Can Washingtonians Afford a Lousy Twelve Cents?

Original Article:

  • Author: Richard Berman

  • Publication Date: October 2010

  • Newspaper: Seattle Post-Intelligencer

  • Topics: Minimum Wage

Back in 1996 when President Clinton was pushing for an increase in the federal minimum wage, his chief of staff Leon Panetta went on “This Week” with David Brinkley and complained that “we’re talking about a lousy 90 cents.”

One can only imagine how Panetta would respond to criticisms of Washington’s plan to hike its minimum wage by just over a dime. It’s just a lousy twelve cent increase! But let’s figure out what that twelve cents represents to businesses as the picture shifts.

Take a grocery store. Let’s say they average 15 workers making the minimum wage on the clock at any given time and are open for 15 hours a day. An extra twelve cents an hour is a lousy $27.00 per store per day. Multiply that by 365 days and you get to a lousy $9,855.00 per year in extra costs. What’s a lousy ten grand per year?

Here’s the rub: A grocery store can’t make up that ten grand just by selling a lousy ten grand worth of food. Profit margins at grocery stores are only two percent; a typical store has to sell five hundred thousand dollars worth of goods to generate a lousy ten grand in profit.

If the store can’t offset the increased labor costs? Maybe they get by with 14 employees instead of 15.

Companies are limited in the ways they can react: Customers are sensitive to price increases, which means increasing labor efficiency and cutting back on customer service are the only viable options.

This is why you’ve begun to see more self-checkout lanes at grocery stores. Instead of raising prices or selling more stuff, grocery stores are cutting back on worker hours by reducing service and introducing automation. Businesses of all stripes are working on similar efficiency measures. California Pizza Kitchen, for example, is rolling out devices that will allow customers to pay at the table, thus freeing up servers from having to perform one of their most labor-intensive activities: closing out tabs. The result? One or two fewer servers needed per shift.

Why do you think you bus your own table at McDonald’s and serve yourself soda at Burger King? It doesn’t make economic sense to pay someone to do the same.

If even one part-time employee is dropped from each of the thousands of restaurants, grocery stores, and other businesses that rely on minimum wage labor, what do you think that will do to Washington’s already-too-high 8.9 percent unemployment rate? It certainly won’t help matters.

Also hurting matters is the fact that Washington’s minimum wage is already well above the national level. A recent study commissioned by the Employment Policies Institute by Drs. Walter Wessels (North Carolina State University) and Nicole Coomer (Workers Compensation Research Institute) found that a mere ten percent increase in the minimum wage corresponds to a drop in employment for 16-to-19-year-olds in minimum wage jobs of 11.1 percent.
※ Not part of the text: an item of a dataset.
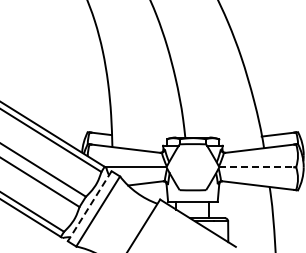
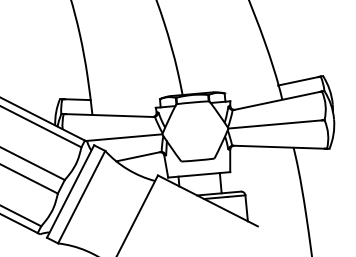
line: (256, 167) -> (274, 124), dashed -> solid
line: (89, 206) -> (70, 191), dashed -> solid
States like Washington with expensive minimum wage laws choke off valuable alternatives for teens whose skills don’t justify the state’s high entry wage – which helps explain why the state’s teen unemployment rate is averaging a staggering 33.5 percent.

These teens are losing out on more than just pocket money. They’re missing out on valuable life skills picked up in the “invisible curriculum” that comes with early work experience, little socialization skills that we often take for granted like learning the importance of customer service, setting priorities, and cooperating with coworkers as a team effort. Studies have shown that unemployment early in life has serious consequences later on.

Higher unemployment rates. Young people with damaged career prospects. Businesses straining with extra costs in tough economic times.
But hey. It’s just a lousy twelve cents.

Rick Berman is the Executive Director of the Employment Policies Institute, a nonprofit research organization dedicated to studying public policy issues surrounding entry-level employment.